Muscle spindles simultaneously perform multiple tasks and functions to coordinate gross and fine motor movements, establish and maintain static postures, and protect individual skeletal muscles from overstretching. Muscle spindles are thus part of a complex control and regulation system. Coordinated movement requires that specific muscles each assume a predetermined static stretch state or follow a predetermined dynamic change in stretch state. The motor centers of the brain can perform these tasks because the muscle spindles simultaneously perform the passive function of a sensor and the active role of a target for the muscle. Via the contractile terminals of the intrafusal muscle fibers, the muscle spindles can follow and adapt to the respective stretch state of the muscles or generate the set point for the muscle. The length of the muscle is changed by appropriate contraction commands in such a way that a 0-potential is created with respect to the muscle spindle. In this case, the muscle adapts to the muscle spindle and not vice versa. To fulfill their protective function against overstretching of the muscles, muscle spindles take over the control of involuntary stretch reflexes.As soon as the stretch state of a muscle exceeds a certain threshold value, which is detected by the muscle spindles, this triggers an involuntary contraction signal to the muscle concerned, which is also controlled by the muscle spindles. A typical example of such a contraction reflex is the patellar tendon reflex. A brief blow with the reflex hammer on the patellar tendon below the kneecap briefly signals overstretching of the quadriceps, which leads to the contraction reflex as the lower leg performs an involuntary twitch in the direction of leg extension.

Diseases

Independent morphologic diseases explicitly affecting muscle spindles are not known. This is probably due to the fact that muscle spindles are specialized muscle fibers that tend to follow diseases of the muscles in which they are embedded. First and foremost are muscular atrophies caused by underuse of the muscles. The corresponding muscle regresses as a result of the underuse and, in parallel, the muscle spindles also regress. Muscle atrophy is often caused by nervous diseases or by injury to the corresponding motor neurons, from which the muscle can no longer receive impulses. An example of neurogenically induced muscle atrophy is amyotrophic lateral sclerosis (ALS). This is a non-curable degenerative disease of the motor nervous system. Another rare disease is spinal muscular atrophy, which is caused by a gradually progressive loss of motor nerves in the anterior horn of the spinal cord.
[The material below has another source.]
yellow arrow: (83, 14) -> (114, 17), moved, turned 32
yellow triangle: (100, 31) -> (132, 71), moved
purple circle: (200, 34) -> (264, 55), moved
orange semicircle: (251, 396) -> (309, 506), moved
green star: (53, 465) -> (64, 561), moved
A number of diseases that result in changes in the motor endplates in the intrafusal muscle fibers of the muscle spindles are also due to neurological disorders and diseases. There is a cross-link between combating Alzheimer’s disease and the functioning of muscle spindles. A group of researchers in Berlin has found that the enzyme beta-secretase, which is blamed for the harmful protein deposits in Alzheimer’s, is apparently important for the functional efficiency of muscle spindles, so suppression of the enzyme in Alzheimer’s patients would also be expected to cause coordination disorders in movement.